Check Schedule Feasibility

dsbx-eval check-schedule \
  -t runs/minimal/spt/trajectory_light.jsonl \
  --show-violations \
  --fail-on-violation

This checks hard constraints on the produced schedule. It is useful after implementing a new agent or changing environment logic.

Warm-Window Evaluation

Warm-window evaluation ignores early transient behavior:

dsbx-eval from-trajectory \
  -t runs/minimal/spt/trajectory_light.jsonl \
  --warm \
  --warmup-ratio 0.3

With --warmup-ratio 0.3, time-series aggregates begin at 30 percent of the final trajectory time.

Debug LLM Episodes

LLM debug commands consolidate trajectory, event, and log information into compact files for per-decision inspection.

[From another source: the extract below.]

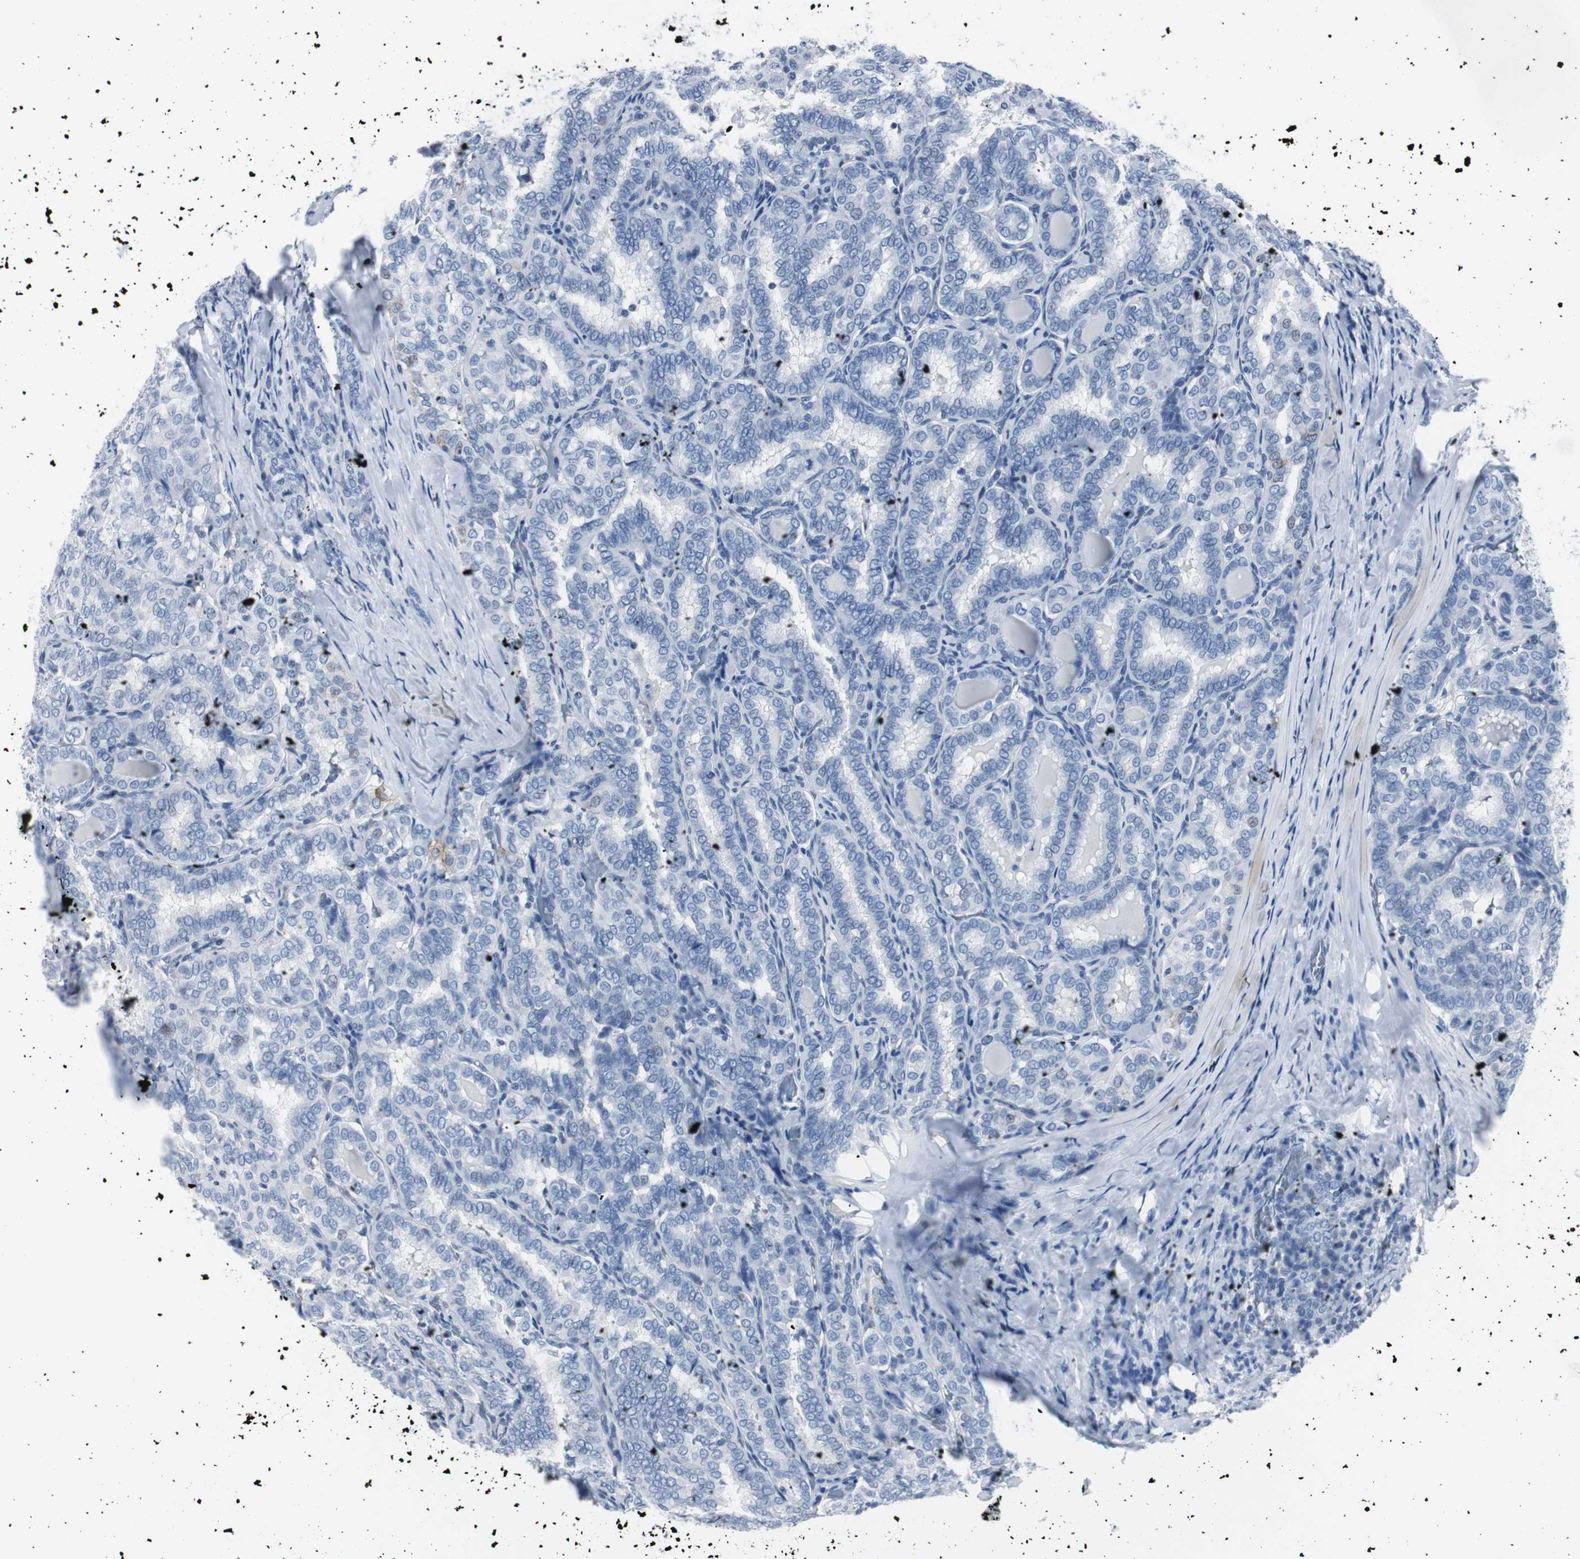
{"staining": {"intensity": "negative", "quantity": "none", "location": "none"}, "tissue": "thyroid cancer", "cell_type": "Tumor cells", "image_type": "cancer", "snomed": [{"axis": "morphology", "description": "Normal tissue, NOS"}, {"axis": "morphology", "description": "Papillary adenocarcinoma, NOS"}, {"axis": "topography", "description": "Thyroid gland"}], "caption": "This is a micrograph of immunohistochemistry (IHC) staining of papillary adenocarcinoma (thyroid), which shows no expression in tumor cells. (DAB (3,3'-diaminobenzidine) immunohistochemistry, high magnification).", "gene": "GAP43", "patient": {"sex": "female", "age": 30}}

dsbx-eval debug-llmscheduler \
  -t runs/llm_scheduler/trajectory_light.jsonl \
  -e runs/minimal/events.jsonl \
  -l runs/llm_scheduler/main.log \
  -o runs/llm_scheduler/debug.jsonl

dsbx-eval debug-llmcoder \
  -t runs/llm_coder/trajectory_light.jsonl \
  -e runs/minimal/events.jsonl \
  --coder-trajectory runs/llm_coder/coder_trajectory.jsonl \
  -l runs/llm_coder/main.log \
  -o runs/llm_coder/debug.json

Use these files to inspect prompts, selected actions, candidate rules, and event context around difficult decisions.